Most people (including myself) aren’t fully aware of the active volcanoes in the Caucasus Mountains, but sure enough, there are volcanoes that have erupted fairly recently (geologically-speaking). One of the active volcanoes in the Caucasus Mountains of Russia is Mt. Elbrus, just north of the border with Georgia, and it has erupted as recently as ~50 A.D., which for a volcano is the blink of an eye (well, maybe a long blink as blinks go). Elbrus is big – it is the third tallest volcano in the northern hemisphere and appears as a twin-capped composite volcano (somewhat like California’s Shasta – see the image above) reaching over 5,600 meters. Surprisingly little is known outside of Russia about the volcanic history of Elbrus beyond the most recent eruption almost 2,000 years ago, but it appears to behave much like many continental composite volcanoes – dacitic lava flows (one of which travelled 24 km), explosive eruptions and, currently, weak fumarolic activity and hot springs on the edifice itself. Some very recent research on Elbrus suggests the volcano has been active for over 200,000 years and might be a candidate for a caldera-collapse eruption (which wouldn’t be the first in the area), but the latter is speculation.
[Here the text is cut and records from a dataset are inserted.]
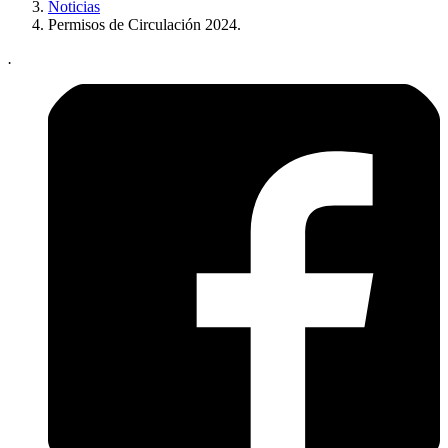
Noticias
Permisos de Circulación 2024.
.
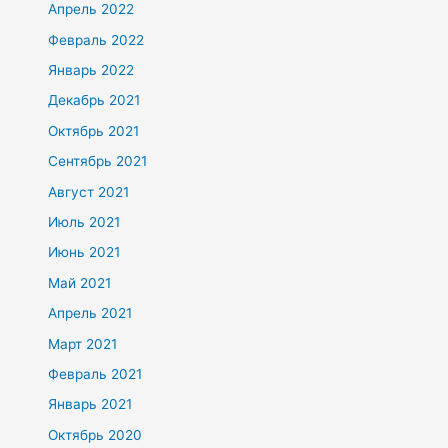
Апрель 2022
Февраль 2022
Январь 2022
Декабрь 2021
Октябрь 2021
Сентябрь 2021
Август 2021
Июль 2021
Июнь 2021
Май 2021
Апрель 2021
Март 2021
Февраль 2021
Январь 2021
Октябрь 2020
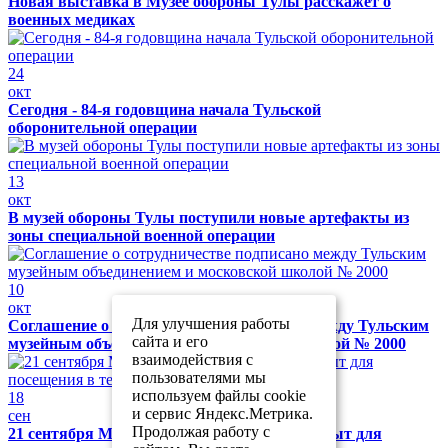
Новая выставка в Музее обороны Тулы расскажет о
военных медиках
24
окт
Сегодня - 84-я годовщина начала Тульской
оборонительной операции
13
окт
В музей обороны Тулы поступили новые артефакты из
зоны специальной военной операции
10
окт
Для улучшения работы
Соглашение о сотрудничестве подписано между Тульским
сайта и его
музейным объединением и московской школой № 2000
взаимодействия с
пользователями мы
используем файлы cookie
18
и сервис Яндекс.Метрика.
сен
Продолжая работу с
21 сентября Музей обороны Тулы будет закрыт для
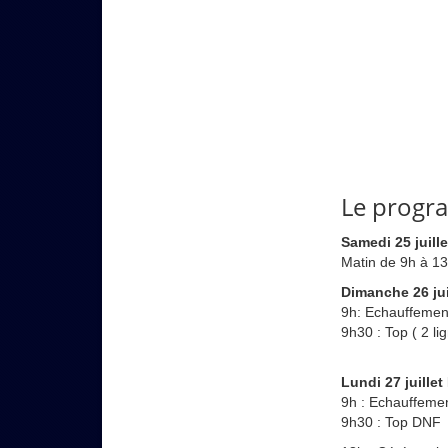
Le prog
Samedi 25 juill
Matin de 9h à 1
Dimanche 26 ju
9h: Echauffeme
9h30 : Top ( 2 l
Lundi 27 juill
9h : Echauffeme
9h30 : Top DNF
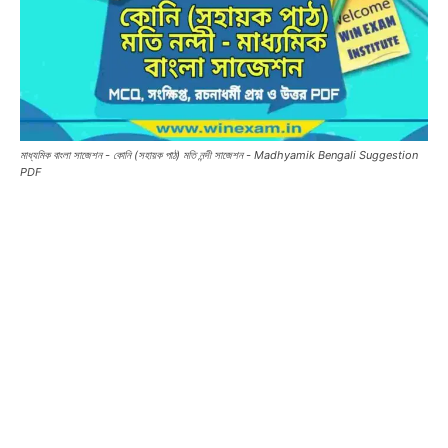
মাধ্যমিক বাংলা সাজেশন - কোনি (সহায়ক পাঠ) মতি নন্দী সাজেশন - Madhyamik Bengali Suggestion
PDF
All of this makes it surprising to stumble across a news article talking up the threat of an eruption at Elbrus. The title leaves much to be desired (“Scientists predicting Elbrus eruption”) as the article actually goes on to say that scientists from the Elbrus Scientific Research Centre of Moscow State University noted that there is still persistent fumarolic activity at the summit of the volcano, suggesting that there is still magma relatively near the surface (within a few kilometers). The real threat at Elbrus is the glaciers and snow on the volcano that could catastrophically melt if the volcano were to erupt – thus the call by the ESRC for increased monitoring of the volcano – both in the form of seismometers and gas measurements. Clearly, that sounds like a good idea for any large volcanic system with thousands of people living nearby.